▶ _Fragen zum Material_:
[A] Kannst du den Abschnitt aus dem Artikel über Sitcoms wiedergeben, beginnend bei „Warum? Die Serie“ und endend bei „die gegensätzliche Richtung.“, und dabei „Genre“ gegen „Format“ tauschen?
[B] Wie geht der Artikel über Sitcoms weiter? Schreib ihn im Anschluss an seinen letzten Satz fort.

▶ _Textauszug_:
Sitcom, wann wirst du wieder witzig?

In englischen Medien ist eine Diskussion darüber entbrannt, wie witzig das Sitcom-Genre überhaupt noch ist. «The Big Bang Theory» hält die Quotenfahne hoch, ansonsten verlieren viele hochgelobte Comedys ihre essentielle Qualität: uns zum Lachen zu bringen.

«The Big Bang Theory» ist ein Exot.

Warum? Die Serie vertritt ein Genre, das immer bedeutungsloser wird, immer weniger relevant: die klassische OneLiner-Sitcom mit ständigen Gags. Und vor Publikum aufgezeichnet. Dass «The Big Bang Theory» ein solcher Exot ist, überrascht trotzdem sehr: Denn noch immer ist es die erfolgreichste Comedy im amerikanischen Fernsehen und bringt weltweit Zuschauer zum Lachen. Und normalerweise gilt nach den Gesetzen des Fernsehens: Was erfolgreich ist, wird kopiert. Doch statt Vorreiter eines neuen Sitcom-Trends zu sein, ist die Nerd-Serie eine der letzten Bastionen klassischer Unterhaltung. Das Genre entwickelt sich in die gegensätzliche Richtung.

Serienkenner blicken eher abschätzig auf «The Big Bang Theory» und seine wenigen verbliebenen Vertreter. Die Formate, über die man spricht, sie wollen aus der Comedy eine Kunst erheben. Sie wollen relevanter sein und tiefgründiger, oft mit einem komplexen Narrativ versehen. Sie verstehen sich nicht mehr primär als Gag-Lieferanten, sondern als tragikomische Beschreibungen des Lebensalltags. Oftmals sind sie autobiographisch geprägt, gern beschreiben sie die Probleme (junger) Großstädter. Die Sitcoms, über die Seriennerds und Kritiker sprechen, sie heißen derzeit «Master of None», «Love», «Transparent», «Orange is the New Black», «Girls», «Divorce» und «Atlanta». Man könnte die Liste fast endlos fortführen: «One Mississippi», «Red Oaks», «Fleabag», «Easy», «Insecure», «Lovesick»…

Wenn Comedy nicht mehr lustig sein will


In englischsprachigen Medien ist zuletzt eine Diskussion über diese Entwicklung entbrannt. Dan Nosowitz von Splitsider.com bemängelt die Entwicklung weg von der Schenkelklopfer-Unterhaltung. „Ich schaue immer noch Comedys – und liebe sie immer noch! –, aber sie dienen nicht mehr dem eigentlichen Zweck. Man kann nicht einfach «Transparent» einschalten, wenn man mal betrunken ist, und dabei sechs Stücke Buffalo-Pizza in sich hineinstopfen; das ist einfach nicht diese Art von Serie dafür. Aber wo ist eine solche Serie denn hin verschwunden?“ Der Autor wünscht sich mehr Berieselung, er wünscht sich wieder mehr von der Art Comedy, die man nach einem harten Arbeitsalltag einschalten und den Kopf ausschalten kann.

▶ _Bereitgestellte Daten_:
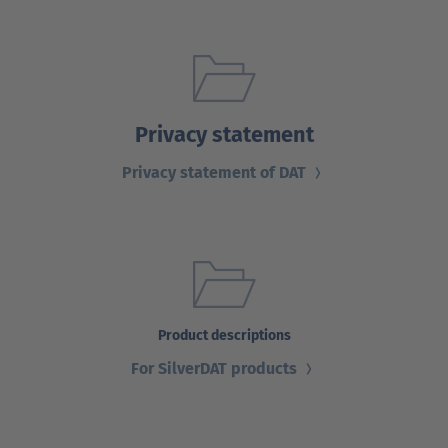
Privacy statement
Privacy statement of DAT
Product descriptions
For SilverDAT products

▶ _Gegebene Antworten_:
[A]
Warum? Die Serie vertritt ein Format, das immer bedeutungsloser wird, immer weniger relevant: die klassische OneLiner-Sitcom mit ständigen Gags. Und vor Publikum aufgezeichnet. Dass «The Big Bang Theory» ein solcher Exot ist, überrascht trotzdem sehr: Denn noch immer ist es die erfolgreichste Comedy im amerikanischen Fernsehen und bringt weltweit Zuschauer zum Lachen. Und normalerweise gilt nach den Gesetzen des Fernsehens: Was erfolgreich ist, wird kopiert. Doch statt Vorreiter eines neuen Sitcom-Trends zu sein, ist die Nerd-Serie eine der letzten Bastionen klassischer Unterhaltung. Das Format entwickelt sich in die gegensätzliche Richtung.

[B]
Ähnliches schreibt Rachel Arogesti vom Guardian: Sie bezeichnet diese primär unwitzigen Comedys wunderbar als „Sadcom“; ein Begriff, der es auf den Punkt bringt. Den Aufstieg des Genres begründet sie mit veränderten Sehgewohnheiten. Nicht alle Medienbeobachter stimmen in den Tonus ein. Brian Moylan, ebenfalls vom Guardian, kennt durchaus noch sehenswerte klassische Vertreter. Er nennt «black-ish», «Modern Family», «Mom» und «The Goldbergs» als Beispiele. Und er ermahnt die Kritiker dazu, über den Tellerrand hinauszuschauen: Gute Comedy finde eben auch noch im Network-Fernsehen statt.

Wer also hat nun recht? Vermutlich beide Seiten. Es ist eindeutig, dass die sogenannte Sadcom einen ungeahnten Aufstieg erlebt. Alle Autoren führen diese Entwicklung auf «Louie» zurück, eine 2010 gestartete Serie des amerikanischen Comedians Louis C.K., der das Genre mit seiner autobiographischen Serie dekonstruierte und die Tragik in der Komik zum kunstvollen Stilmittel erhob. Er brach kreative Grenzen auf und bereitete den Nährboden für viele weitere Comedians und Produzenten wie Aziz Ansari, Judd Apatow, Lena Dunham oder Gebrüder Duplass. Sie konnten später ihre Ideen in Serienform verwirklichen, stehen in der Tradition von Louis C.K.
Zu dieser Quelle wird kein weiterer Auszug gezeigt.